**MATERIAL SUPPLIED**
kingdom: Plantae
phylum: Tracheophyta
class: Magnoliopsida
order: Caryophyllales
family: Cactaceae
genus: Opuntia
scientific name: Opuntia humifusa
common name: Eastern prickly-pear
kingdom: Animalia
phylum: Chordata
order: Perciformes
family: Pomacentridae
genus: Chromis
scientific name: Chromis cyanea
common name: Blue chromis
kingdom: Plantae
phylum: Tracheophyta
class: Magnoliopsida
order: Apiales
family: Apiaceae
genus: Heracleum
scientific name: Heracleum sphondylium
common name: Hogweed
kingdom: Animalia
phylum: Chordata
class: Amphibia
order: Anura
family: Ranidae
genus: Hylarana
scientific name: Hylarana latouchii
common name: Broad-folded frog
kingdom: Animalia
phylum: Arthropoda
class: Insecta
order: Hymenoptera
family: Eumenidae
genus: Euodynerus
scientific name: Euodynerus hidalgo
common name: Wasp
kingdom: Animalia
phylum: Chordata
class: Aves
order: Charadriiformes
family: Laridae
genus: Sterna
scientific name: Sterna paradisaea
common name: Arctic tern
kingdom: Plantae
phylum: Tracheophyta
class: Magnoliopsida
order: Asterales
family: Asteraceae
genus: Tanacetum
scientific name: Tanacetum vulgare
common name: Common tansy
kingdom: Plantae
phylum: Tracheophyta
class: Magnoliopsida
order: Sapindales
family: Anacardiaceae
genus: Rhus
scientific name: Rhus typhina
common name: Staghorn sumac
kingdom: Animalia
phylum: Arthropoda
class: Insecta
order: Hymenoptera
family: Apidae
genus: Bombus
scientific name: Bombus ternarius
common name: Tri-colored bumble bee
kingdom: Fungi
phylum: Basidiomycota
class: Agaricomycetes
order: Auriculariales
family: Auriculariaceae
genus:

**EXERCISE TASK**
Turn every line in the rows above into a numbered list, leaving out any blank lines.

**RESULT**
1. kingdom: Plantae
2. phylum: Tracheophyta
3. class: Magnoliopsida
4. order: Caryophyllales
5. family: Cactaceae
6. genus: Opuntia
7. scientific name: Opuntia humifusa
8. common name: Eastern prickly-pear
9. kingdom: Animalia
10. phylum: Chordata
11. order: Perciformes
12. family: Pomacentridae
13. genus: Chromis
14. scientific name: Chromis cyanea
15. common name: Blue chromis
16. kingdom: Plantae
17. phylum: Tracheophyta
18. class: Magnoliopsida
19. order: Apiales
20. family: Apiaceae
21. genus: Heracleum
22. scientific name: Heracleum sphondylium
23. common name: Hogweed
24. kingdom: Animalia
25. phylum: Chordata
26. class: Amphibia
27. order: Anura
28. family: Ranidae
29. genus: Hylarana
30. scientific name: Hylarana latouchii
31. common name: Broad-folded frog
32. kingdom: Animalia
33. phylum: Arthropoda
34. class: Insecta
35. order: Hymenoptera
36. family: Eumenidae
37. genus: Euodynerus
38. scientific name: Euodynerus hidalgo
39. common name: Wasp
40. kingdom: Animalia
41. phylum: Chordata
42. class: Aves
43. order: Charadriiformes
44. family: Laridae
45. genus: Sterna
46. scientific name: Sterna paradisaea
47. common name: Arctic tern
48. kingdom: Plantae
49. phylum: Tracheophyta
50. class: Magnoliopsida
51. order: Asterales
52. family: Asteraceae
53. genus: Tanacetum
54. scientific name: Tanacetum vulgare
55. common name: Common tansy
56. kingdom: Plantae
57. phylum: Tracheophyta
58. class: Magnoliopsida
59. order: Sapindales
60. family: Anacardiaceae
61. genus: Rhus
62. scientific name: Rhus typhina
63. common name: Staghorn sumac
64. kingdom: Animalia
65. phylum: Arthropoda
66. class: Insecta
67. order: Hymenoptera
68. family: Apidae
69. genus: Bombus
70. scientific name: Bombus ternarius
71. common name: Tri-colored bumble bee
72. kingdom: Fungi
73. phylum: Basidiomycota
74. class: Agaricomycetes
75. order: Auriculariales
76. family: Auriculariaceae
77. genus:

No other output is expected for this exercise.